RECORD EXTRACTS:
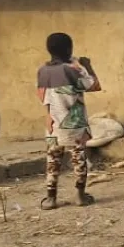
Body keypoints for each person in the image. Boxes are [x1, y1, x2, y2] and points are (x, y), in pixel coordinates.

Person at [38, 33, 102, 210]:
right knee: (78, 158)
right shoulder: (72, 70)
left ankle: (51, 198)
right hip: (74, 123)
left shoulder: (42, 71)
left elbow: (42, 96)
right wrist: (87, 65)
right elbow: (94, 85)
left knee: (52, 160)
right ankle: (80, 195)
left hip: (52, 124)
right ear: (69, 49)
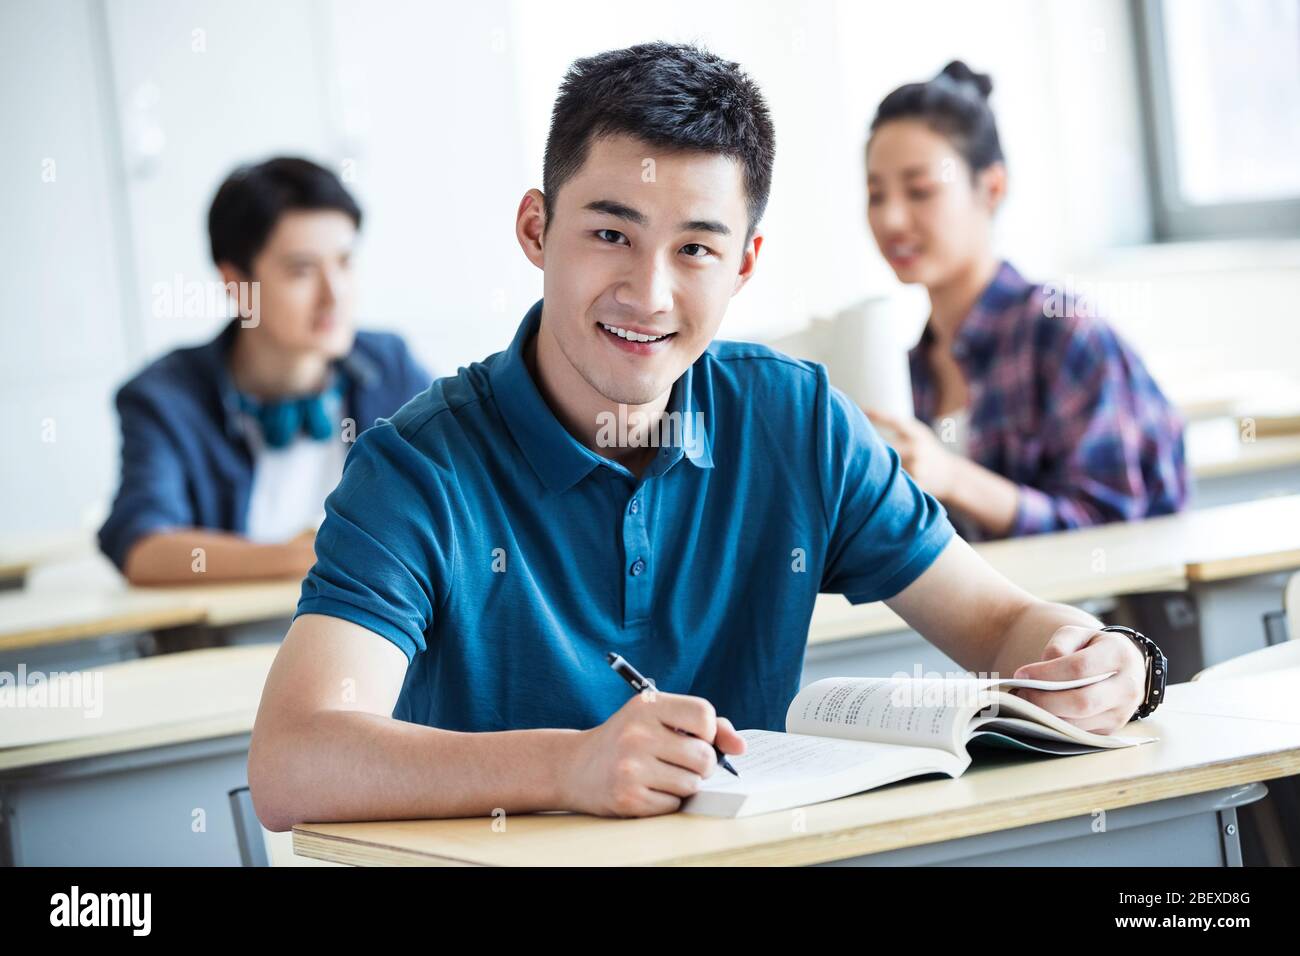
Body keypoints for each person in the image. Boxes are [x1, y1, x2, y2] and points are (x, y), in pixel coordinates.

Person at [250, 44, 1159, 829]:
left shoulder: (796, 420)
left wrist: (1100, 657)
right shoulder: (417, 466)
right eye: (611, 233)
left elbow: (999, 622)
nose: (647, 293)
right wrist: (568, 768)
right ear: (537, 228)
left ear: (744, 265)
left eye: (695, 249)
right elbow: (293, 762)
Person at [861, 61, 1189, 541]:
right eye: (875, 195)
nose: (891, 219)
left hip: (1091, 614)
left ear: (992, 187)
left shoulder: (1064, 332)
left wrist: (952, 478)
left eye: (920, 190)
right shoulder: (912, 370)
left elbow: (1113, 526)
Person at [98, 157, 432, 585]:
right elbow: (145, 548)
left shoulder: (390, 366)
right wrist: (317, 554)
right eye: (302, 271)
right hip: (233, 642)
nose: (335, 294)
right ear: (237, 284)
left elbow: (468, 488)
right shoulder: (165, 397)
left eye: (345, 263)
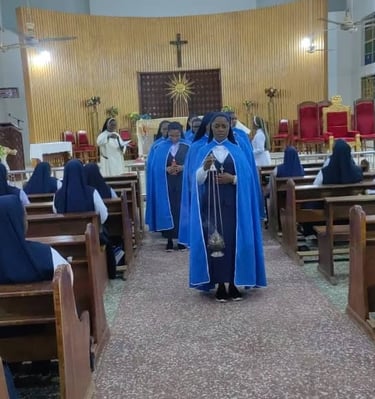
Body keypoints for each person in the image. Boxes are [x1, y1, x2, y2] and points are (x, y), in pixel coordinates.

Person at [189, 112, 267, 302]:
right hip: (212, 207)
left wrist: (233, 179)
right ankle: (220, 285)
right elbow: (197, 181)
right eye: (217, 126)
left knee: (234, 242)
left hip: (234, 207)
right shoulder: (203, 151)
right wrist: (204, 169)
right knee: (216, 243)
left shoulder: (237, 150)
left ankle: (233, 283)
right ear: (211, 128)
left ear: (229, 128)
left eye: (224, 126)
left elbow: (248, 180)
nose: (221, 129)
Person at [53, 159, 117, 279]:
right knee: (106, 238)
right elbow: (103, 215)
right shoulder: (91, 192)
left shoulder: (57, 195)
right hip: (92, 238)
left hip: (65, 238)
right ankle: (110, 273)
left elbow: (56, 214)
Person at [0, 194, 71, 284]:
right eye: (24, 217)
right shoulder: (47, 255)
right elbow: (68, 281)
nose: (27, 221)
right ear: (18, 222)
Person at [147, 122, 190, 251]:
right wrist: (165, 169)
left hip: (183, 182)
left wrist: (183, 167)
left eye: (177, 135)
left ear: (181, 133)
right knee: (169, 208)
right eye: (171, 135)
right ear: (167, 133)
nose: (174, 138)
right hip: (166, 183)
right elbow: (153, 167)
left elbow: (194, 164)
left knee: (182, 210)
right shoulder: (159, 147)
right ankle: (170, 239)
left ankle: (182, 239)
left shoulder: (188, 146)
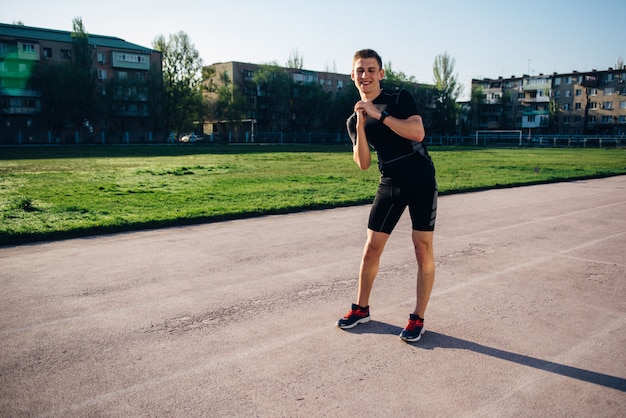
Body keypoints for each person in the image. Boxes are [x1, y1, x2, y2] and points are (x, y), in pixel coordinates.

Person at [336, 49, 437, 343]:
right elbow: (364, 163)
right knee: (371, 248)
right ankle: (361, 309)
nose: (365, 75)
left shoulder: (399, 99)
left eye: (371, 70)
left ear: (381, 73)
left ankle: (417, 318)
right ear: (352, 76)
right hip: (390, 181)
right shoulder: (353, 120)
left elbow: (417, 133)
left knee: (422, 248)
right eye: (360, 70)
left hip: (420, 178)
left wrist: (379, 114)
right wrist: (362, 121)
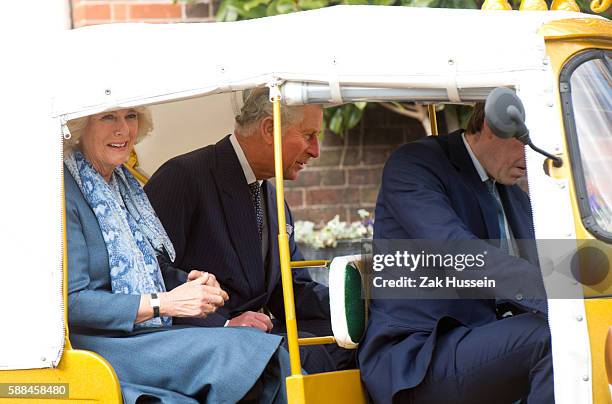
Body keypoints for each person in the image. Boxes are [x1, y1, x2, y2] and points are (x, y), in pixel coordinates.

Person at [64, 106, 291, 404]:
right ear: (80, 126)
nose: (123, 129)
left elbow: (150, 269)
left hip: (145, 334)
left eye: (130, 116)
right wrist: (165, 303)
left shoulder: (123, 185)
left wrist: (191, 284)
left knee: (268, 354)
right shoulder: (61, 191)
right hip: (100, 344)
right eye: (108, 117)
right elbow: (73, 303)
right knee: (246, 354)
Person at [144, 88, 352, 372]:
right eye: (308, 135)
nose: (316, 150)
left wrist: (362, 302)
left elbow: (291, 290)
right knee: (309, 359)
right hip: (201, 342)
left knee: (358, 342)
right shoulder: (183, 176)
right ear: (269, 129)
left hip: (255, 337)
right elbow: (149, 272)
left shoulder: (271, 195)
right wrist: (226, 324)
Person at [358, 103, 554, 403]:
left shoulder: (511, 191)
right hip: (419, 357)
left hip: (482, 343)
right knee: (553, 337)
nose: (533, 158)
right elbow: (454, 248)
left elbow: (548, 262)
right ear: (493, 124)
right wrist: (555, 300)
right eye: (528, 142)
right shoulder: (414, 165)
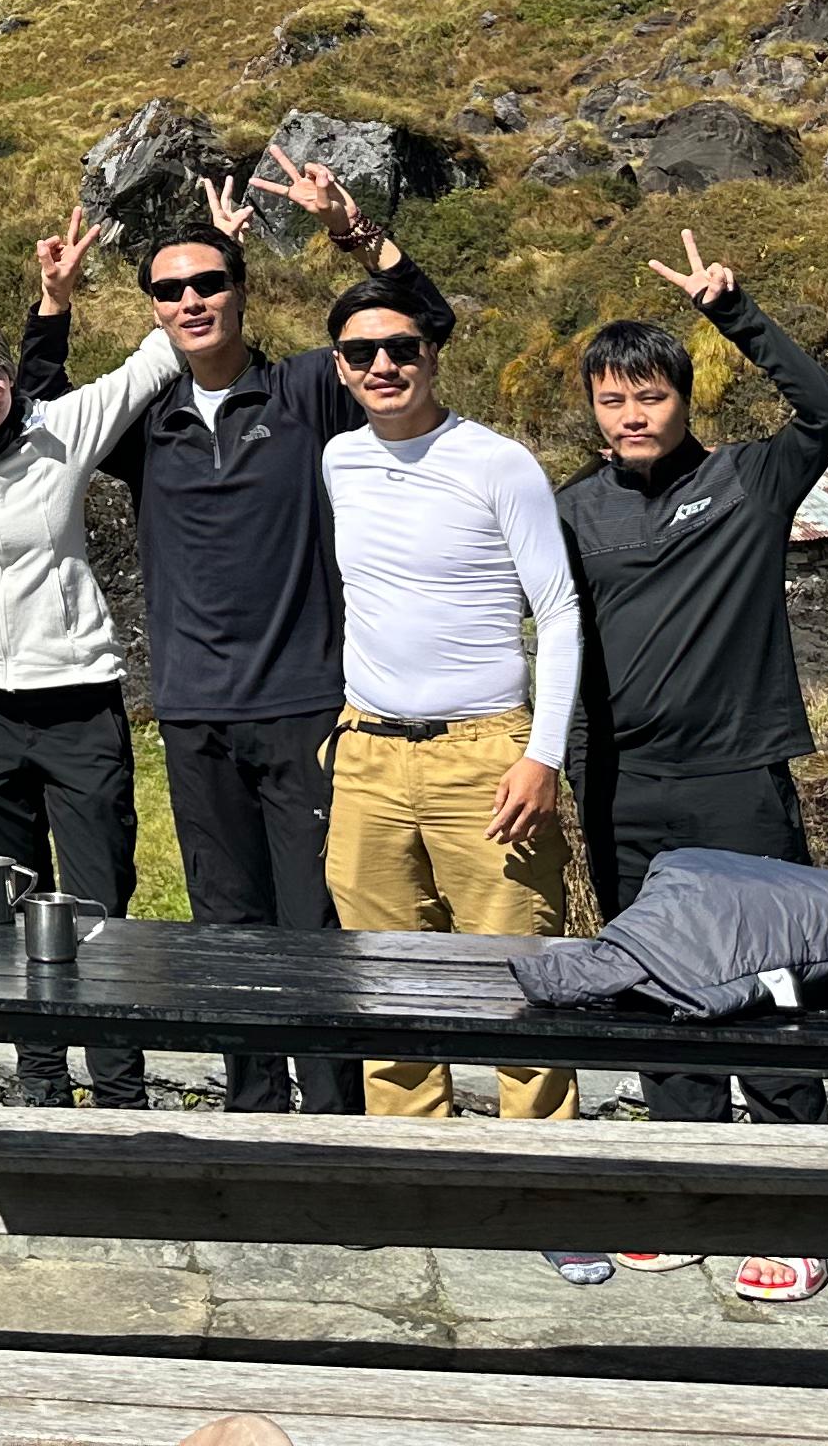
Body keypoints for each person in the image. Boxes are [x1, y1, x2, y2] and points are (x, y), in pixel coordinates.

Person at [558, 228, 828, 1306]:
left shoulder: (750, 482)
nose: (632, 416)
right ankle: (690, 1203)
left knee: (764, 998)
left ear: (684, 399)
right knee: (660, 1002)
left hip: (737, 781)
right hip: (622, 791)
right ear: (593, 412)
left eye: (649, 396)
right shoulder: (575, 510)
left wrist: (736, 311)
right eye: (612, 401)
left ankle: (796, 1217)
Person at [93, 152, 403, 1117]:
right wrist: (52, 305)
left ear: (240, 288)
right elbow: (37, 419)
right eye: (170, 290)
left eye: (210, 281)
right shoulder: (145, 424)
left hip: (305, 703)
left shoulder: (309, 391)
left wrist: (355, 237)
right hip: (193, 713)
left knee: (316, 923)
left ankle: (336, 1122)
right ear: (152, 309)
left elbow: (408, 330)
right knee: (228, 926)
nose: (192, 300)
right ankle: (256, 1116)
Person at [0, 205, 180, 1110]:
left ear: (11, 378)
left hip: (80, 700)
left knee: (99, 904)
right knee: (7, 911)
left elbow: (157, 359)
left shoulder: (67, 427)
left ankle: (120, 1088)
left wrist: (206, 257)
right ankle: (40, 1079)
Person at [314, 268, 585, 1149]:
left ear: (433, 355)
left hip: (489, 755)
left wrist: (544, 755)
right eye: (363, 352)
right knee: (388, 983)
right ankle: (414, 1170)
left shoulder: (499, 462)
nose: (384, 364)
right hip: (369, 755)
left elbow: (560, 609)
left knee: (521, 978)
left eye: (402, 347)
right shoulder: (338, 458)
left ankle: (545, 1178)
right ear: (341, 366)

YOUR TASK:
What should be set down is every line from the opening of the records through the line that contains "left eye: (695, 249)", exactly, with pictures left out.

TASK RESPONSE:
Body keypoints for each person in the image. Boxes are [x1, y1, x2, y2] and points are (x, y), in pixel coordinates.

Person at [38, 33, 102, 210]:
right knee: (78, 158)
right shoulder: (72, 70)
left ankle: (51, 198)
right hip: (74, 123)
left shoulder: (42, 71)
left elbow: (42, 96)
right wrist: (87, 65)
right elbow: (94, 85)
left knee: (52, 160)
right ankle: (80, 195)
left hip: (52, 124)
right ear: (69, 49)
Body keypoints for each person in the image. Boxes are [x1, y1, x2, y2] and points are (x, y), in pixel coordinates.

Person at [250, 44, 1159, 829]:
left shoulder: (796, 420)
left wrist: (1100, 657)
right shoulder: (417, 466)
right eye: (611, 233)
left elbow: (999, 622)
nose: (647, 293)
right wrist: (568, 768)
right ear: (537, 228)
left ear: (744, 265)
left eye: (695, 249)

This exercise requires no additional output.